GPA measures academic achievement.
We want to know:
- What helps disadvantaged children to beat the odds and succeed academically?
- What derails children so that they perform unexpectedly poorly?
How we cleaned the data
Our measure of GPA is self-reported by the child at approximately age 15. We marked as NA the GPAs of children who were not interviewed, reported no grade, refused to answer, did not know, or were homeschooled, for any of the four subjects. For children with valid answers, we averaged the responses for all four subjects, then subtracted this number from 5 to produce an estimate of child GPA ranging from 1 to 4. In our re-coded variable, a GPA of 4.0 indicates that the child reported straight As, while a GPA of 1.0 indicates that the child reported getting all grades of D or lower.
Distribution in the training set
Helping kids “beat the odds” academically is a fundamental goal of education research; academic success can be the key to breaking the cycle of poverty. Free public education is often referred to as a great equalizer, yet children who grow up in disadvantaged families consistently underperform their more affluent peers on average.
However, the average is not the whole story. Some kids do well despite being expected to do poorly. In fact, the amount of unexplained variation in educational achievement is enormous: social science models typically have R-squared values of 0.2 or less [this is based on our informal experience with the literature, not a systematic search]. The poor predictive performance of social science models of educational attainment has long been known. In the now-classic 1972 book Inequality: A Reassessment of the Effect of Family and Schooling in America, Harvard social scientist Christopher Jencks argued that random chance played a larger role than measured family background characteristics in determining socioeconomic outcomes.
While social scientists have learned some about what helps children succeed academically in the decades since 1972, a huge proportion of the variance remains buried in the error term of regression models. Is this term truly random chance, or is there “dark matter” out there in the form of unmeasured but important variables that help some kids to beat the odds?
By submitting a model for GPA at age 15, you help us in our quest to find this dark matter. Based on our collaborative model combining all of the individual submissions, we will identify our best guess as a scientific community about how children are expected to perform at age 15. Then, we will identify a subset of children performing much better and worse than expected. We will interview these children to answer the question: what unmeasured variables are common to the kids who are beating the odds, which we do not observe among the children who are struggling unexpectedly?

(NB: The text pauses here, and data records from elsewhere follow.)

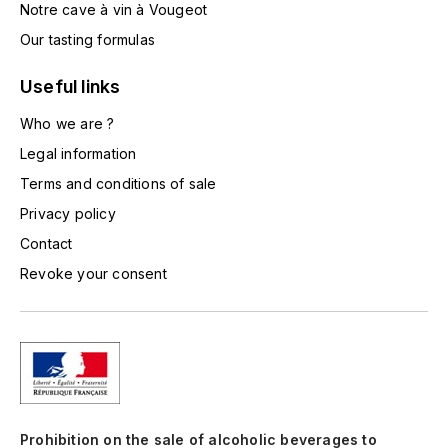
Notre cave à vin à Vougeot
TOGOUCHI
FOURRIER JEAN-MARIE
Our tasting formulas
V
G
Useful links
VELIER
GARCIA PIERRE-OLIVIER
Who we are ?
W
Legal information
GAUNOUX FRANÇOIS
WATERFORD
Terms and conditions of sale
GAVIGNET PHILIPPE
WHYTE MACKAY
Privacy policy
Contact
GEANTET-PANSIOT
WILLIAM GRANT & SON'S
Revoke your consent
GIRARDIN PIERRE
WILLIAMS & HUMBERT
GIRARDIN VINCENT
WINDSOR
Y
GOUGES HENRI
YAMAZAKURA
Prohibition on the sale of alcoholic beverages to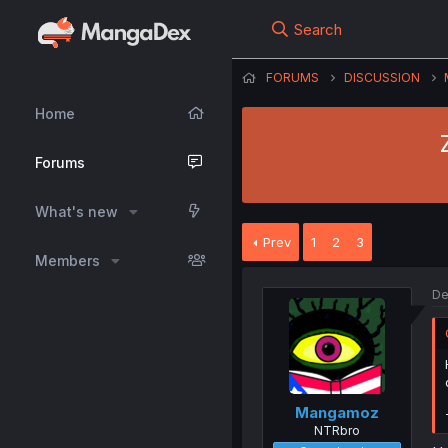
Search
FORUMS
DISCUSSION
Home
Forums
What's new
Prev
1
2
3
Members
De
Mangamoz
NTRbro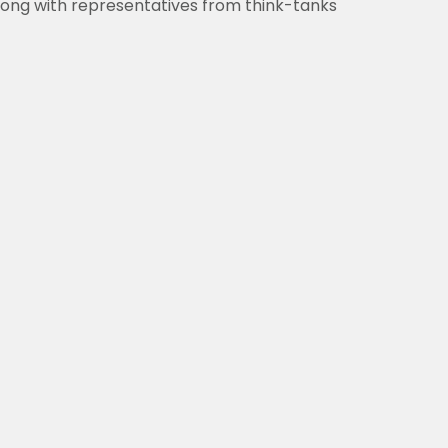
 along with representatives from think-tanks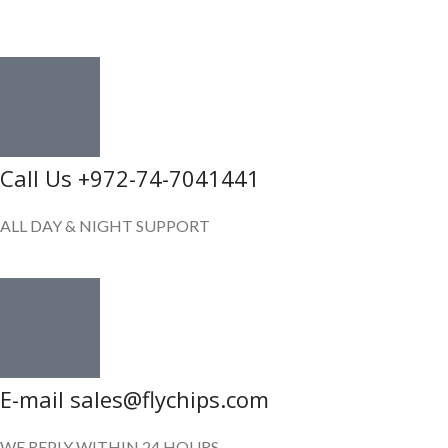
GET IN TOUCH
Call Us +972-74-7041441
ALL DAY & NIGHT SUPPORT
E-mail sales@flychips.com
WE REPLY WITHIN 24 HOURS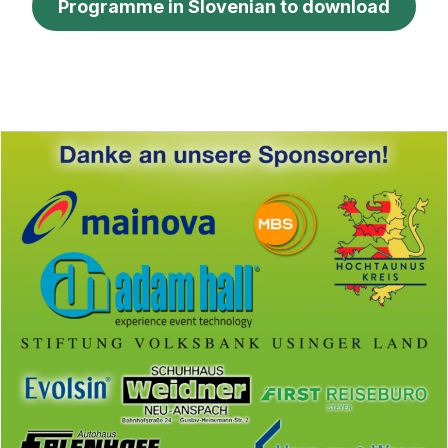
Programme in Slovenian to download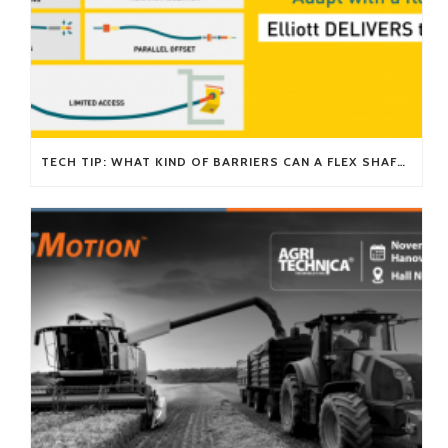
TECH TIP: WHAT KIND OF BARRIERS CAN A FLEX SHAFT OVERCOME?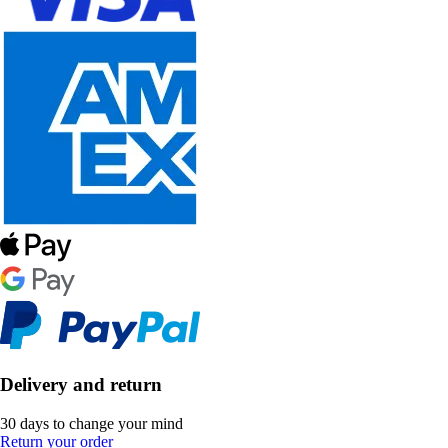
Delivery and return
30 days to change your mind
Return your order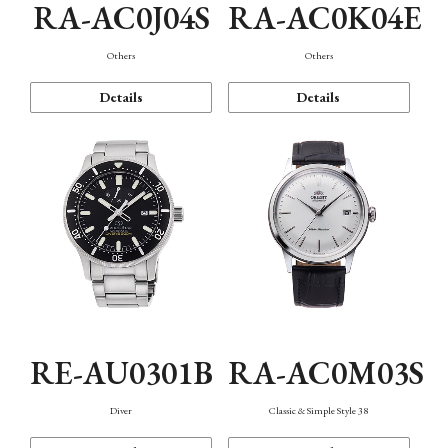
RA-AC0J04S
RA-AC0K04E
Others
Others
Details
Details
RE-AU0301B
RA-AC0M03S
Diver
Classic & Simple Style 38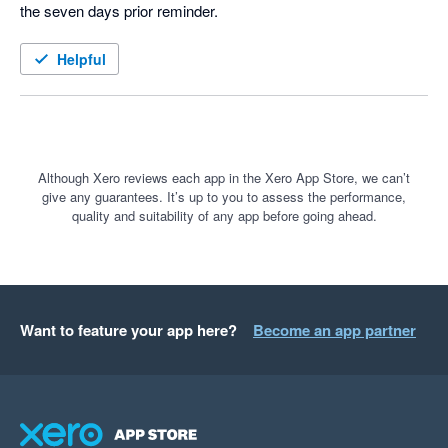
the seven days prior reminder.  
Helpful
Although Xero reviews each app in the Xero App Store, we can’t
give any guarantees. It’s up to you to assess the performance,
quality and suitability of any app before going ahead.
Want to feature your app here?
Become an app partner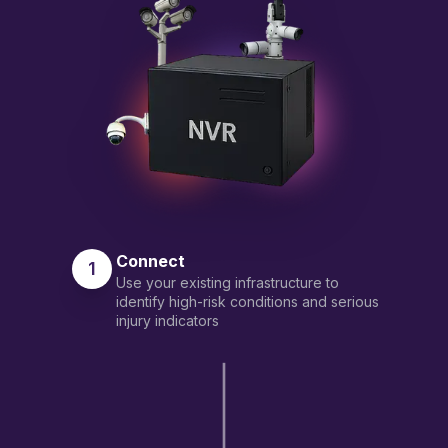
Connect
1
Use your existing infrastructure to
identify high-risk conditions and serious
injury indicators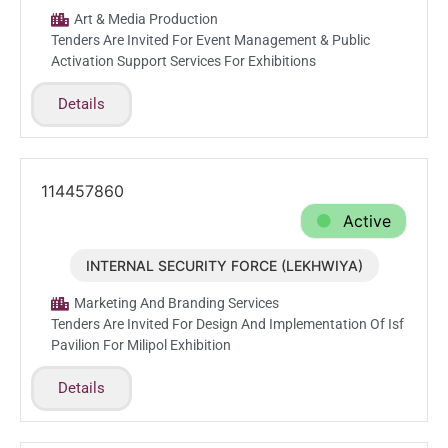
Art & Media Production
Tenders Are Invited For Event Management & Public
Activation Support Services For Exhibitions
Details
114457860
Active
INTERNAL SECURITY FORCE (LEKHWIYA)
Jun.17.2026
Marketing And Branding Services
Tenders Are Invited For Design And Implementation Of Isf
Pavilion For Milipol Exhibition
Details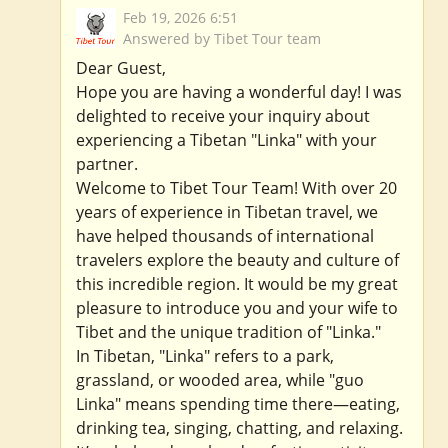
Feb 19, 2026 6:51
Answered by Tibet Tour team
Dear Guest,
Hope you are having a wonderful day! I was
delighted to receive your inquiry about
experiencing a Tibetan "Linka" with your
partner.
Welcome to Tibet Tour Team! With over 20
years of experience in Tibetan travel, we
have helped thousands of international
travelers explore the beauty and culture of
this incredible region. It would be my great
pleasure to introduce you and your wife to
Tibet and the unique tradition of "Linka."
In Tibetan, "Linka" refers to a park,
grassland, or wooded area, while "guo
Linka" means spending time there—eating,
drinking tea, singing, chatting, and relaxing.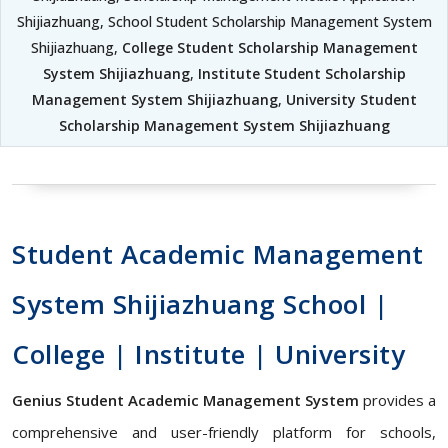
Shijiazhuang, School Student Scholarship Management System
Shijiazhuang,
College Student Scholarship Management
System Shijiazhuang
,
Institute Student Scholarship
Management System Shijiazhuang
,
University Student
Scholarship Management System Shijiazhuang
Student Academic Management
System Shijiazhuang School |
College | Institute | University
Genius Student Academic Management System
provides a
comprehensive and user-friendly platform for schools,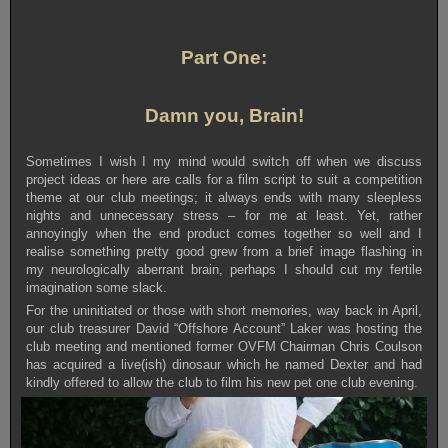
Part One:
Damn you, Brain!
Sometimes I wish I my mind would switch off when we discuss
project ideas or here are calls for a film script to suit a competition
theme at our club meetings; it always ends with many sleepless
nights and unnecessary stress – for me at least. Yet, rather
annoyingly when the end product comes together so well and I
realise something pretty good grew from a brief image flashing in
my neurologically aberrant brain, perhaps I should cut my fertile
imagination some slack.
For the uninitiated or those with short memories, way back in April,
our club treasurer David “Offshore Account” Laker was hosting the
club meeting and mentioned former OVFM Chairman Chris Coulson
has acquired a live(ish) dinosaur which he named Dexter and had
kindly offered to allow the club to film his new pet one club evening.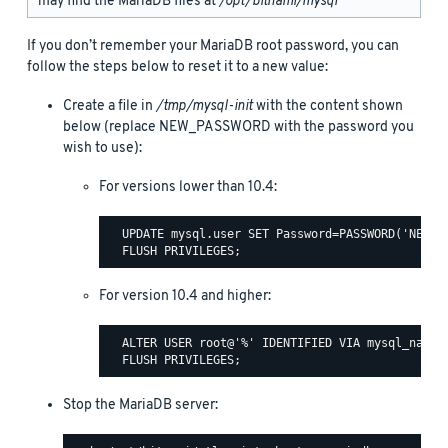
may find the MariaDB files at
/opt/bitnami/mysql
If you don’t remember your MariaDB root password, you can
follow the steps below to reset it to a new value:
Create a file in
/tmp/mysql-init
with the content shown
below (replace NEW_PASSWORD with the password you
wish to use):
For versions lower than 10.4:
  UPDATE mysql.user SET Password=PASSWORD('NEW_PA
For version 10.4 and higher:
  ALTER USER root@'%' IDENTIFIED VIA mysql_native
Stop the MariaDB server:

When you participate, you help us target interviews at the children whose outcomes are least well explained by our measured variables. These children are best-positioned for exploratory qualitative research to uncover unmeasured but important factors. Interviews may help us learn how some kids beat the odds, these results may drive future deductive research to evaluate the causal effect of these unmeasured variables, and ultimately we hope that policymakers can intervene on the “dark matter” we find in order to improve the lives of other disadvantaged children in the future.